__Data excerpts__
BEGIN

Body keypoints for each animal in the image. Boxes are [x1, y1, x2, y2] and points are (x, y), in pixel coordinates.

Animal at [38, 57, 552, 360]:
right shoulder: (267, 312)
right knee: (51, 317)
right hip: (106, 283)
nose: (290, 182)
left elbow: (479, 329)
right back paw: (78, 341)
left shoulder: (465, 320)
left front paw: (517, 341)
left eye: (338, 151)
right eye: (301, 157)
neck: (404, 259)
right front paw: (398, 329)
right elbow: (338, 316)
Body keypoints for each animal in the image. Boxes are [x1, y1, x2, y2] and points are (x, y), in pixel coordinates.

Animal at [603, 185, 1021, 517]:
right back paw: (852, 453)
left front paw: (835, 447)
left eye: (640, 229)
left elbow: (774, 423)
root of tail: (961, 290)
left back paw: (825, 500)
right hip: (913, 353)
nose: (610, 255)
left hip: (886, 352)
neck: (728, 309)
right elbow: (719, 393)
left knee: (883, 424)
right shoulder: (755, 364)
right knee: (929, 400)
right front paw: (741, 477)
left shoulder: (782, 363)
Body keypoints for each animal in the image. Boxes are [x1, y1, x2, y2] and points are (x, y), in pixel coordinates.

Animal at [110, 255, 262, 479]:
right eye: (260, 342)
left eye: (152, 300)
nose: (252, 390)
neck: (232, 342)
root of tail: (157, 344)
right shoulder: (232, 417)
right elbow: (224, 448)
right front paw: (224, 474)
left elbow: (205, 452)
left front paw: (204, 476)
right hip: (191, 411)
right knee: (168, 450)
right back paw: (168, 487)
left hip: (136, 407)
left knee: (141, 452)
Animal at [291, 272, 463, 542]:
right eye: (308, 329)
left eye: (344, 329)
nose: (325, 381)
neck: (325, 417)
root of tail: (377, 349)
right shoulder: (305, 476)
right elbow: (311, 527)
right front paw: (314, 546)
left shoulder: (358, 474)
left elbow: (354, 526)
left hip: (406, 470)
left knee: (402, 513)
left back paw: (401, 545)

END

__Work task__
Go through the listing and copy all of it exactly.

__Expected output__
Body keypoints for each animal in the image. Boxes are [x1, y1, x2, y2] and points are (x, y), in pixel coordinates.

Animal at [38, 57, 552, 360]:
right shoulder: (267, 312)
right knee: (51, 317)
right hip: (106, 283)
nose: (290, 182)
left elbow: (479, 329)
right back paw: (78, 341)
left shoulder: (465, 320)
left front paw: (517, 341)
left eye: (338, 151)
right eye: (301, 157)
neck: (404, 259)
right front paw: (398, 329)
right elbow: (338, 316)
Body keypoints for each animal in the image. Boxes are [x1, y1, x2, y2] and points are (x, y), in pixel coordinates.

Animal at [603, 185, 1021, 517]:
right back paw: (852, 453)
left front paw: (835, 447)
left eye: (640, 229)
left elbow: (774, 423)
root of tail: (961, 290)
left back paw: (825, 500)
right hip: (913, 353)
nose: (610, 255)
left hip: (886, 352)
neck: (728, 309)
right elbow: (719, 393)
left knee: (883, 424)
right shoulder: (755, 364)
right knee: (929, 400)
right front paw: (741, 477)
left shoulder: (782, 363)
Body keypoints for each animal in the image. Boxes are [x1, y1, x2, y2] and points are (x, y), in pixel coordinates.

Animal at [110, 255, 262, 479]:
right eye: (260, 342)
left eye: (152, 300)
nose: (252, 390)
neck: (232, 342)
root of tail: (157, 344)
right shoulder: (232, 417)
right elbow: (224, 448)
right front paw: (224, 474)
left elbow: (205, 452)
left front paw: (204, 476)
right hip: (191, 411)
right knee: (168, 450)
right back paw: (168, 487)
left hip: (136, 407)
left knee: (141, 452)
Animal at [291, 272, 463, 542]:
right eye: (308, 329)
left eye: (344, 329)
nose: (325, 381)
neck: (325, 417)
root of tail: (377, 349)
right shoulder: (305, 476)
right elbow: (311, 527)
right front paw: (314, 546)
left shoulder: (358, 474)
left elbow: (354, 526)
left hip: (406, 470)
left knee: (402, 513)
left back paw: (401, 545)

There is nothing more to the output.